**Task directions:** List, from the lines below, each one with "commit" in it.

Stored data
■ ■ ■ ■ ■

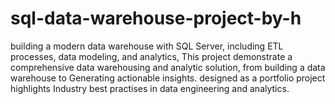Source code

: # sql-data-warehouse-project-by-h
building a modern data warehouse with SQL Server, including ETL processes, data modeling, and analytics,
This project demonstrate a comprehensive data warehousing and analytic solution, from building a data warehouse to Generating actionable insights. designed as a portfolio project highlights Industry best practises in data engineering and analytics.

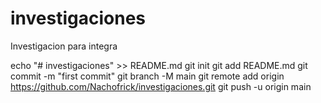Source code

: # investigaciones
Investigacion para integra

echo "# investigaciones" >> README.md
git init
git add README.md
git commit -m "first commit"
git branch -M main
git remote add origin https://github.com/Nachofrick/investigaciones.git
git push -u origin main
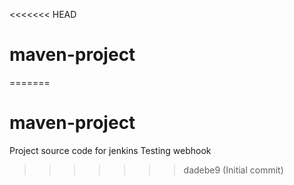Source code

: <<<<<<< HEAD
# maven-project
=======
# maven-project
Project source code for jenkins
Testing webhook
>>>>>>> dadebe9 (Initial commit)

■ ■ ■ ■ ■

**Solution to this problem:**
git commit -m "first commit"
>>>>>>> dadebe9 (Initial commit)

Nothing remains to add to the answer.